What the task asks:
Please set down only the lines below starting with the line with "Would you mind" and going on through the line with "Output format: photo, then", verbatim and without pictures.

Data records:
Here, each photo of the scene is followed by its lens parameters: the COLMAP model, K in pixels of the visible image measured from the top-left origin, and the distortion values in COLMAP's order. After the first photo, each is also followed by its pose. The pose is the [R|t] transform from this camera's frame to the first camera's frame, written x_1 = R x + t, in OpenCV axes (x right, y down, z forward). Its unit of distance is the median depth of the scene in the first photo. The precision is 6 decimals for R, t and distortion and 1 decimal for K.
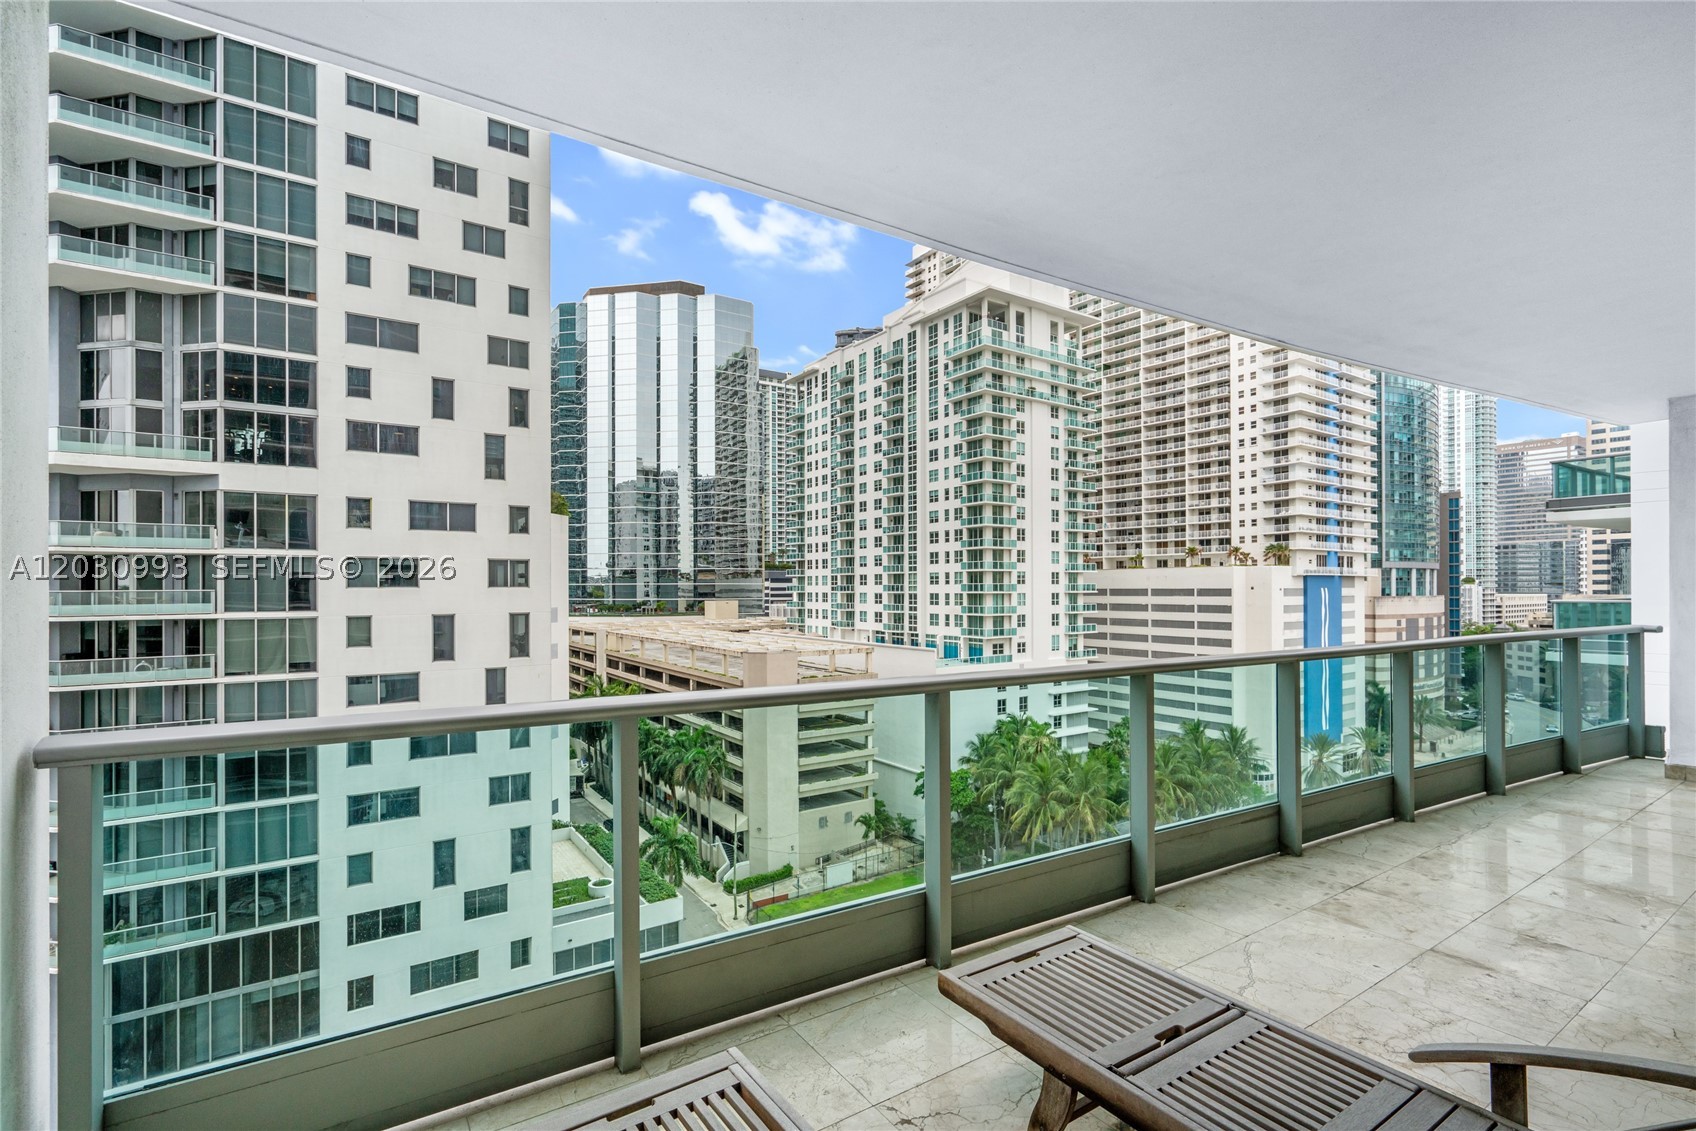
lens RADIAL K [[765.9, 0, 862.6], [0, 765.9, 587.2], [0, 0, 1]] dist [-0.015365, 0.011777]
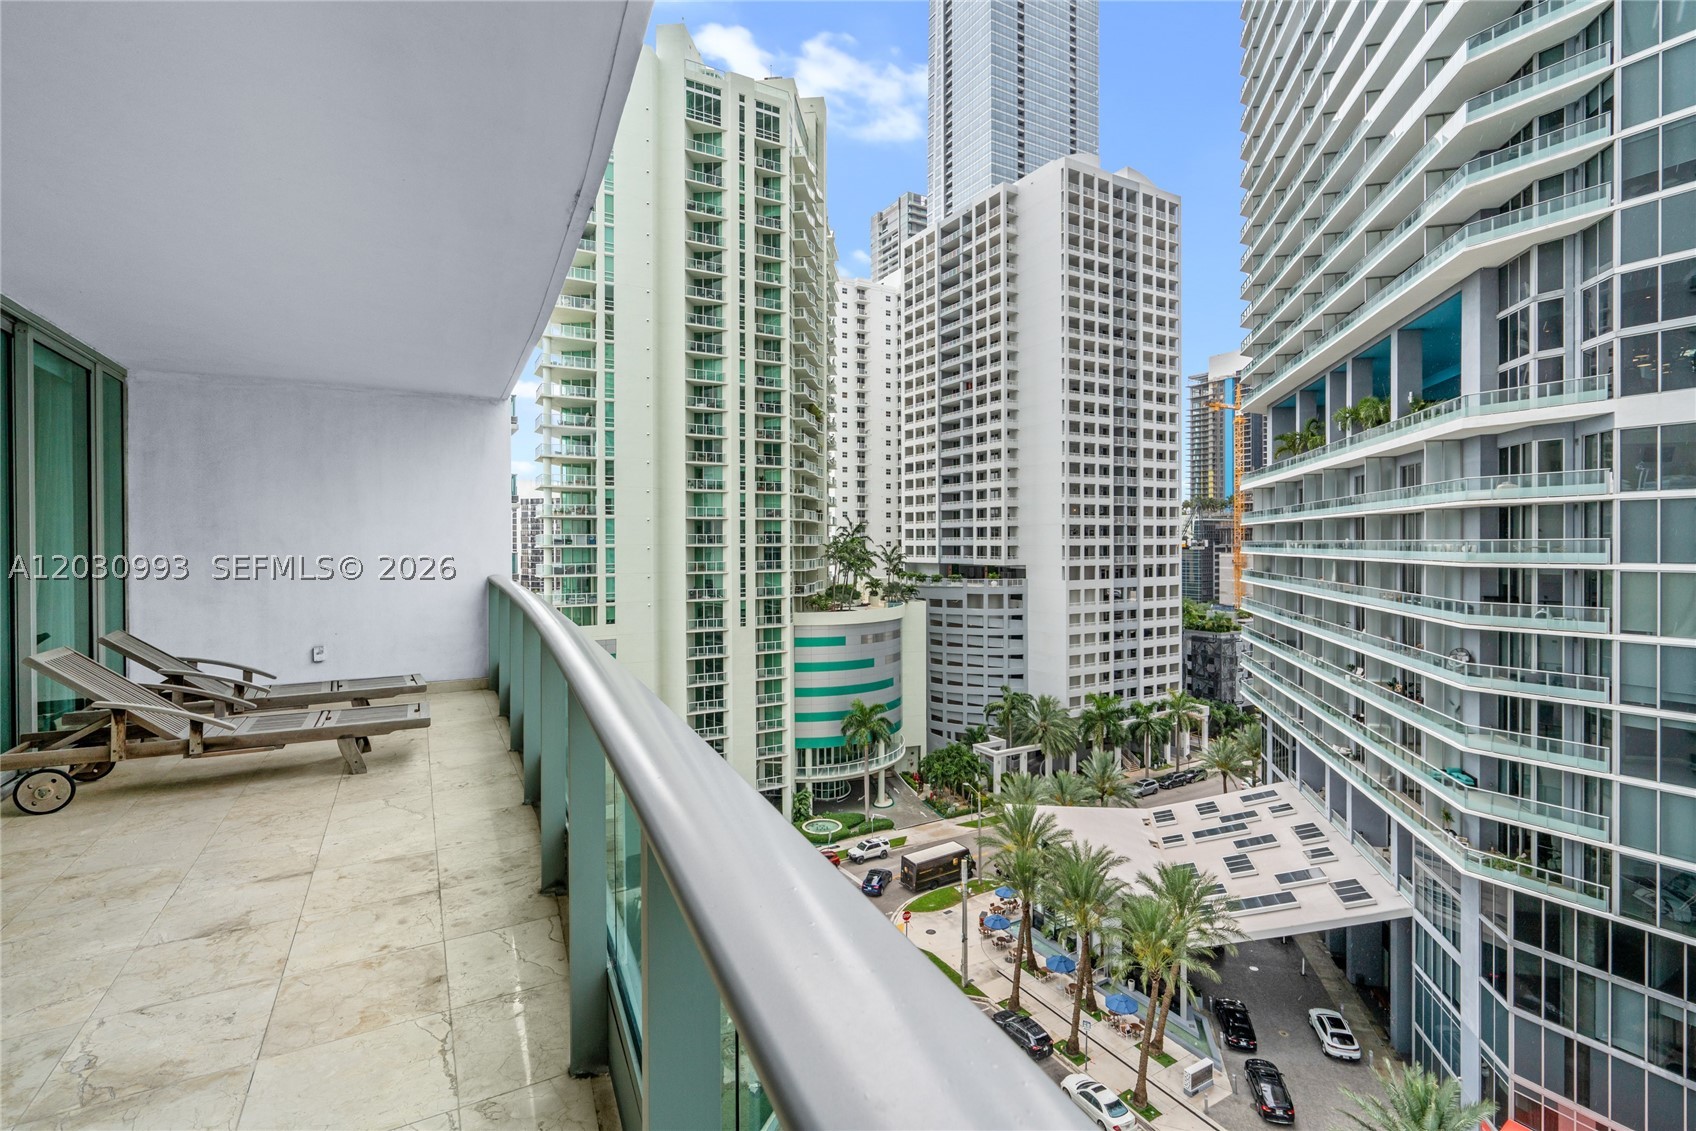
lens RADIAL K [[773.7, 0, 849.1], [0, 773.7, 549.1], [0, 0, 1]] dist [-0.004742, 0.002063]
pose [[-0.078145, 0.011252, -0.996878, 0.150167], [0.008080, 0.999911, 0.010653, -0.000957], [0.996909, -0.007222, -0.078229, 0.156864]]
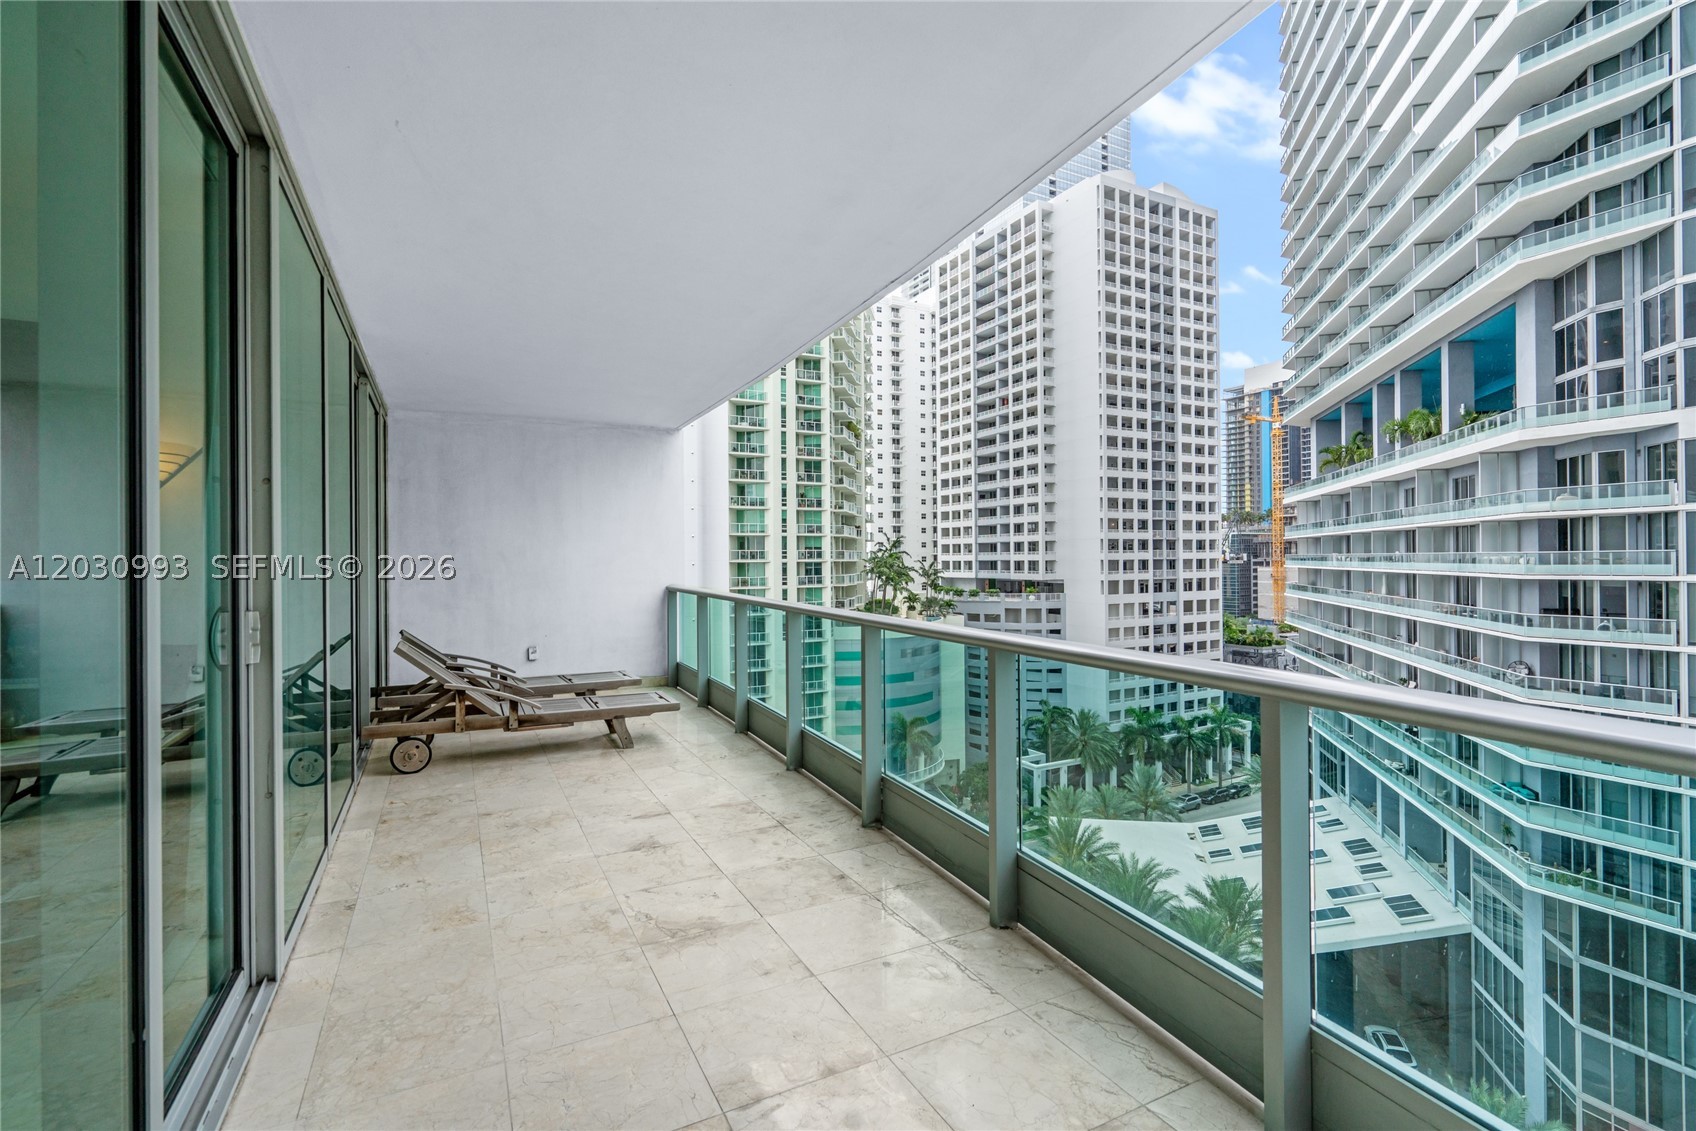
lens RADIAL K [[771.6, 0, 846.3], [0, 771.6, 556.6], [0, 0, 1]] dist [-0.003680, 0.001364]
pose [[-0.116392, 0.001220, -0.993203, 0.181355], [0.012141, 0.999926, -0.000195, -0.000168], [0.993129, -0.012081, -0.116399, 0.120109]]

--

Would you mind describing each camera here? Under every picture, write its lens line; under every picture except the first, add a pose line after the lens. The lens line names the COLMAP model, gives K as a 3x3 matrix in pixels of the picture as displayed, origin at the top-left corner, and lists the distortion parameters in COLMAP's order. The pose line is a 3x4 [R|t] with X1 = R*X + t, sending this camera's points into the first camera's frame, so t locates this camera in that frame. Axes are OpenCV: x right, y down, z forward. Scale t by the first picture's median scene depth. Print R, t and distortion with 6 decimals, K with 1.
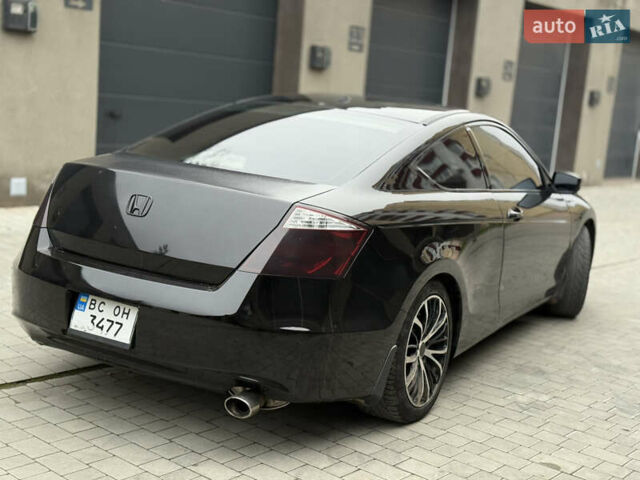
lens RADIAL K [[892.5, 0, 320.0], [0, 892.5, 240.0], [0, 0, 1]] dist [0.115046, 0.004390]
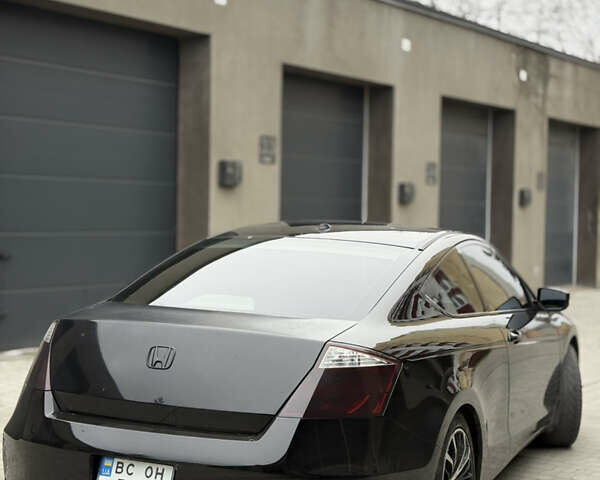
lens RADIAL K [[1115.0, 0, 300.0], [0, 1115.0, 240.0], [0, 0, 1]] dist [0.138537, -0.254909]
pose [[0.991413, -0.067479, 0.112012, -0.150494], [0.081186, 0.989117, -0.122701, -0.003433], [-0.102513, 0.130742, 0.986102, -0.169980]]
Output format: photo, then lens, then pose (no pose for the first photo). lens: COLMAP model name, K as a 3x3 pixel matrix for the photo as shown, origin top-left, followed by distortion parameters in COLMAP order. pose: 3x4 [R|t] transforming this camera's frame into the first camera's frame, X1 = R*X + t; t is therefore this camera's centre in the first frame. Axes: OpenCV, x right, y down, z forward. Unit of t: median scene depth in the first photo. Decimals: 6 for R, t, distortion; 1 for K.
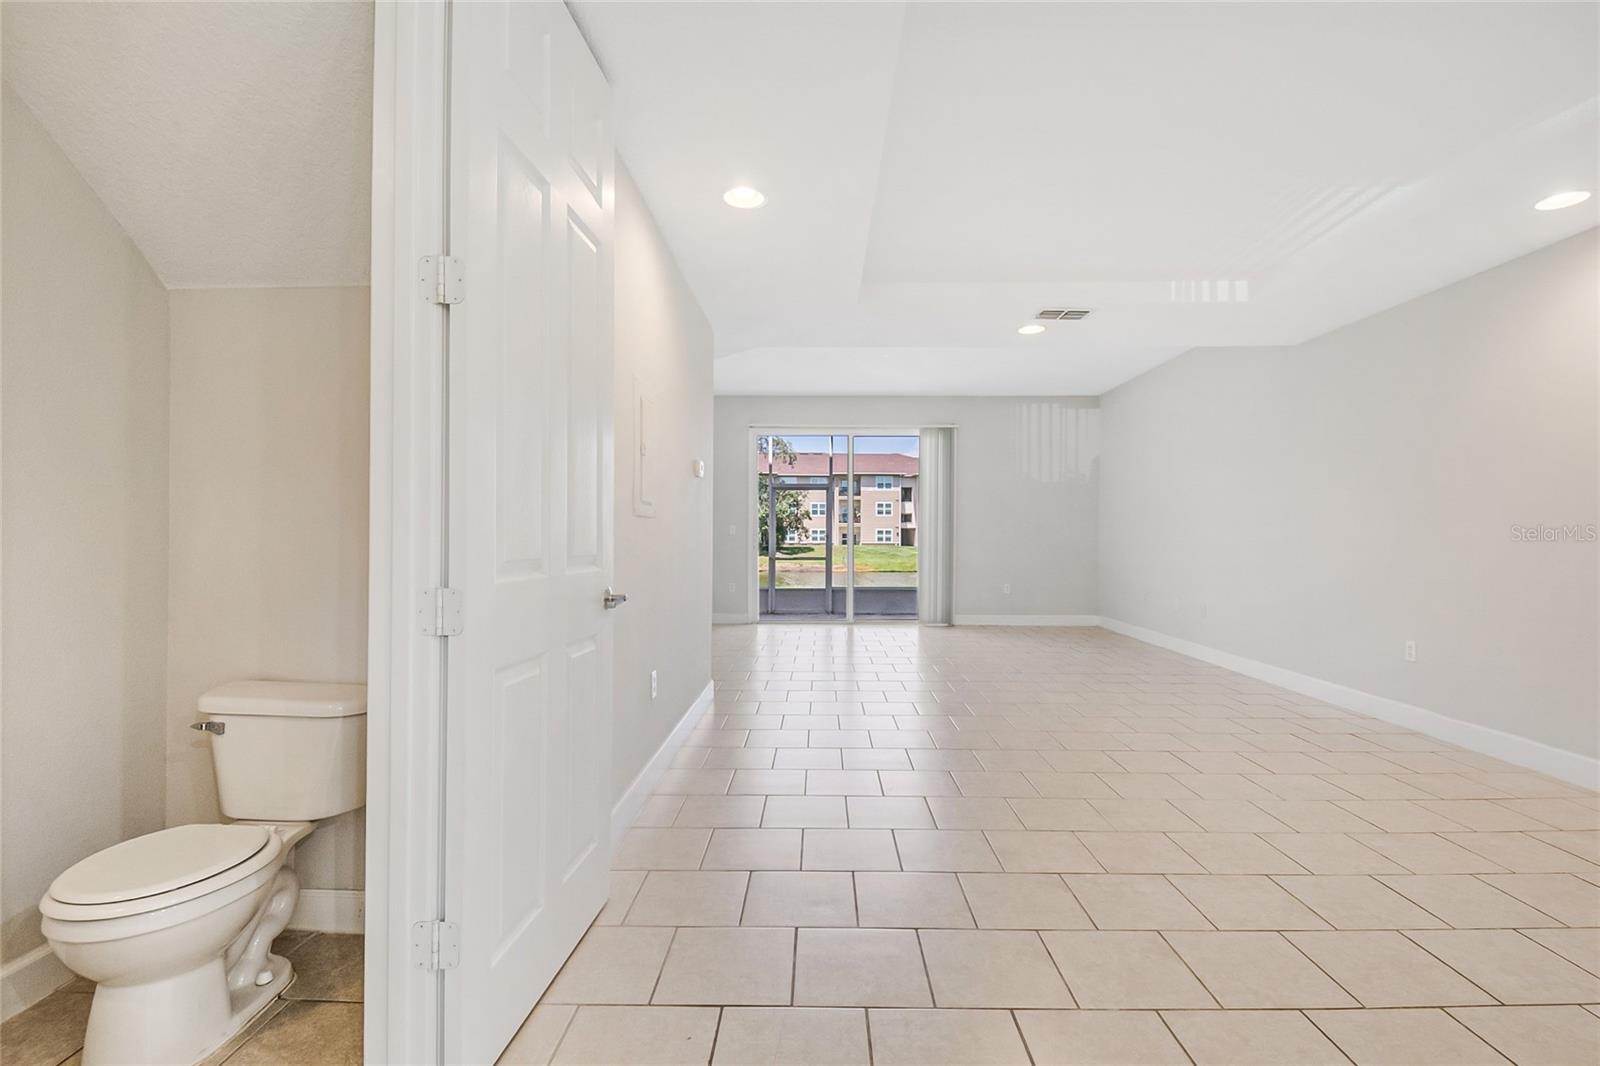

Task response:
Would you mind describing each camera here? Under every picture, write its lens line; under every picture except the first, add a pose line after the lens. The lens line names the COLMAP model, gives K as a 3x3 matrix in pixels of the picture as displayed, origin at the top-left corner, and lists the distortion parameters in COLMAP's order. The pose line is a 3x4 [R|t] with X1 = R*X + t, sending this camera's points into the first camera's frame, so t locates this camera in that frame. Axes are OpenCV: x right, y down, z forward. Scale t by the first picture's median scene depth. Print R, t and distortion with 6 decimals, K with 1.
lens RADIAL K [[892.5, 0, 320.0], [0, 892.5, 240.0], [0, 0, 1]] dist [0.115046, 0.004390]
lens RADIAL K [[1115.0, 0, 300.0], [0, 1115.0, 240.0], [0, 0, 1]] dist [0.138537, -0.254909]
pose [[0.991413, -0.067479, 0.112012, -0.150494], [0.081186, 0.989117, -0.122701, -0.003433], [-0.102513, 0.130742, 0.986102, -0.169980]]
Output format: photo, then lens, then pose (no pose for the first photo). lens: COLMAP model name, K as a 3x3 pixel matrix for the photo as shown, origin top-left, followed by distortion parameters in COLMAP order. pose: 3x4 [R|t] transforming this camera's frame into the first camera's frame, X1 = R*X + t; t is therefore this camera's centre in the first frame. Axes: OpenCV, x right, y down, z forward. Unit of t: median scene depth in the first photo. Decimals: 6 for R, t, distortion; 1 for K.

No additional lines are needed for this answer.